### Passage to read
==*==

Derek Davis' new market caters to the customer "who has everything."

At his Main Line Prime , Derek Davis cuts a dry-aged strip steak. Davis, who once held sway in Manayunk, now operates in an Ardmore strip mall - with a Web presence yet to come.
At his Main Line Prime , Derek Davis cuts a dry-aged strip steak. Davis, who once held sway in Manayunk, now operates in an Ardmore strip mall - with a Web presence yet to come.Read moreED HILLE / Inquirer Staff Photographer

To open a new butcher shop headlining prime-beef stars on the order of Kobe, Charolais and grass-fed is tricky enough business, especially without claim to family tradition (say, Stoltzfus, Giunta or Ochs) or prime location (center court Reading market, say, or appended to Di Bruno Bros., 18th and Chestnut).

==*==

### Required action
Answer these questions from the passage about the new butcher shop.
(a) In what kind of place does Derek Davis now operate?
(b) Where did Davis once hold sway?
(c) Which three prime-beef stars are named?
The lines after this point have no role in the work on the passage.

==*==

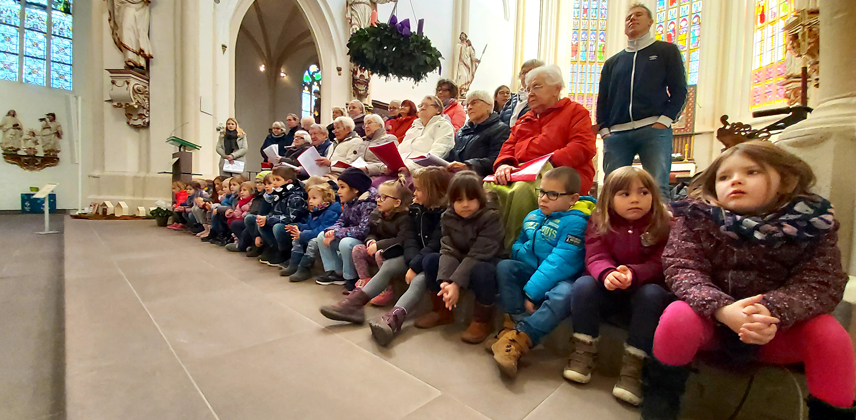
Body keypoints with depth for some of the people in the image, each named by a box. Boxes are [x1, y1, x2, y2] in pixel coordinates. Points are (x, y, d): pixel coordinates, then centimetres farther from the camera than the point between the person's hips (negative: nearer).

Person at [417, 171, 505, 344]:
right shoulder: (448, 218, -7)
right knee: (429, 260, -12)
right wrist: (445, 280, -33)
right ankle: (442, 311, 4)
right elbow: (449, 251, -17)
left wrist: (456, 283, -36)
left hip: (486, 263, -5)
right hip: (460, 263, 5)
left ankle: (482, 321, -12)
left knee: (481, 271, -37)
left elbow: (477, 255, -29)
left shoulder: (490, 218, -22)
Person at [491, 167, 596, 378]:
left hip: (561, 279, -6)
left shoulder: (575, 222, -16)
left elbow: (560, 264, -24)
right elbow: (518, 245, 18)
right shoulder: (534, 216, 6)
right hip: (532, 272, 6)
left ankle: (517, 339, -34)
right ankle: (518, 322, -25)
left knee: (565, 293, -37)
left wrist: (531, 291, -27)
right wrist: (524, 252, -7)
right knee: (504, 267, -18)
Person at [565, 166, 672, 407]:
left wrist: (632, 274, -39)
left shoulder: (664, 224, -5)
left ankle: (633, 366, -24)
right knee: (583, 285, -28)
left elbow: (659, 265, -16)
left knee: (653, 294, -33)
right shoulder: (599, 223, -3)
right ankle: (584, 352, -13)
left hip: (644, 289, 0)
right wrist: (607, 274, -41)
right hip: (609, 290, 1)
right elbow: (595, 258, -15)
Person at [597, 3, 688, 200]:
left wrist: (664, 121, -7)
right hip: (616, 134, 3)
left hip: (654, 130, -2)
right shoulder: (612, 62, 25)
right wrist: (603, 129, 4)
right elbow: (603, 99, 19)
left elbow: (679, 90, 8)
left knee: (657, 188, -13)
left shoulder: (667, 51, 17)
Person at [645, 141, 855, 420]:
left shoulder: (812, 223, -6)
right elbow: (681, 268, -19)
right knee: (678, 317, -31)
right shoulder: (697, 218, -11)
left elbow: (822, 283, -14)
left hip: (779, 329, 2)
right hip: (711, 319, -2)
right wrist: (722, 309, -37)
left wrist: (772, 310, -34)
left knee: (830, 336, -25)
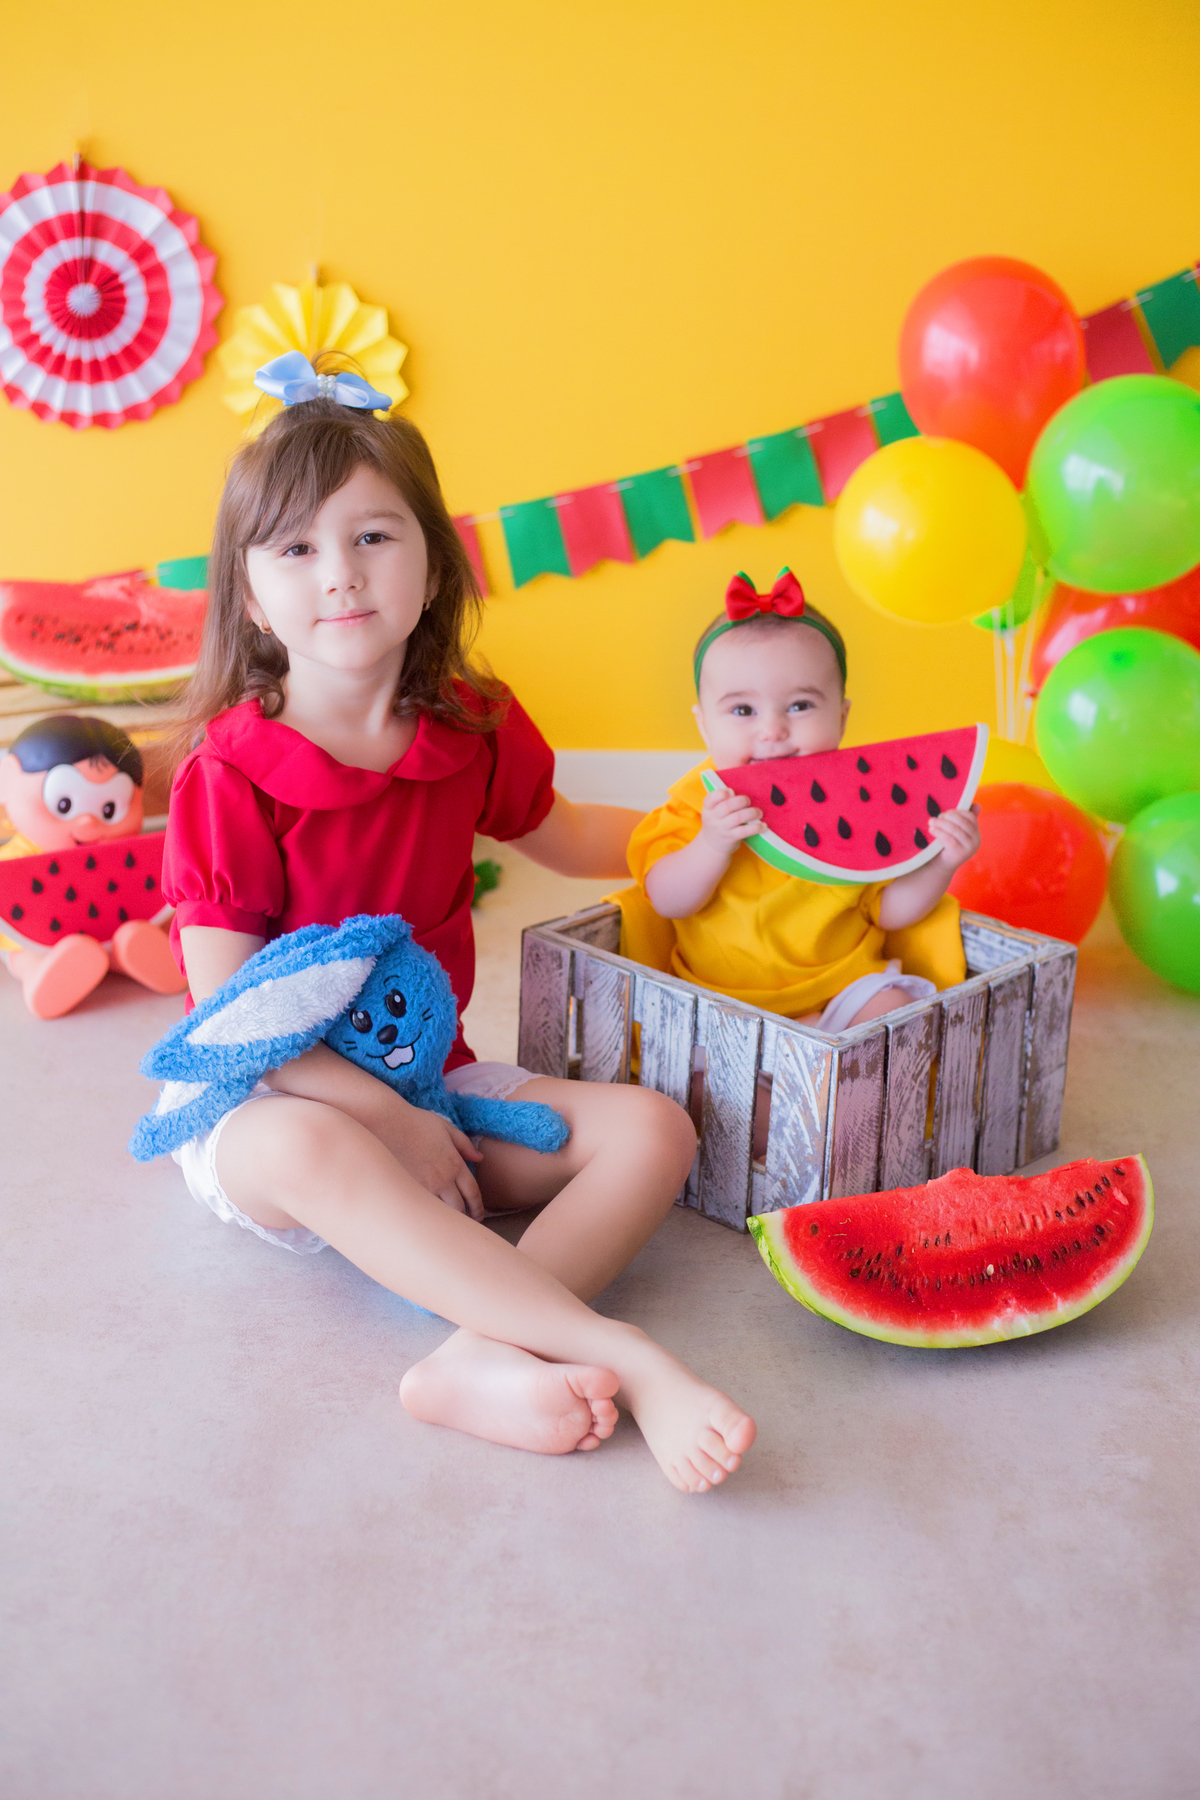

==*==

### Answer to this exercise
(a) An Ardmore strip mall
(b) Manayunk
(c) Kobe, Charolais and grass-fed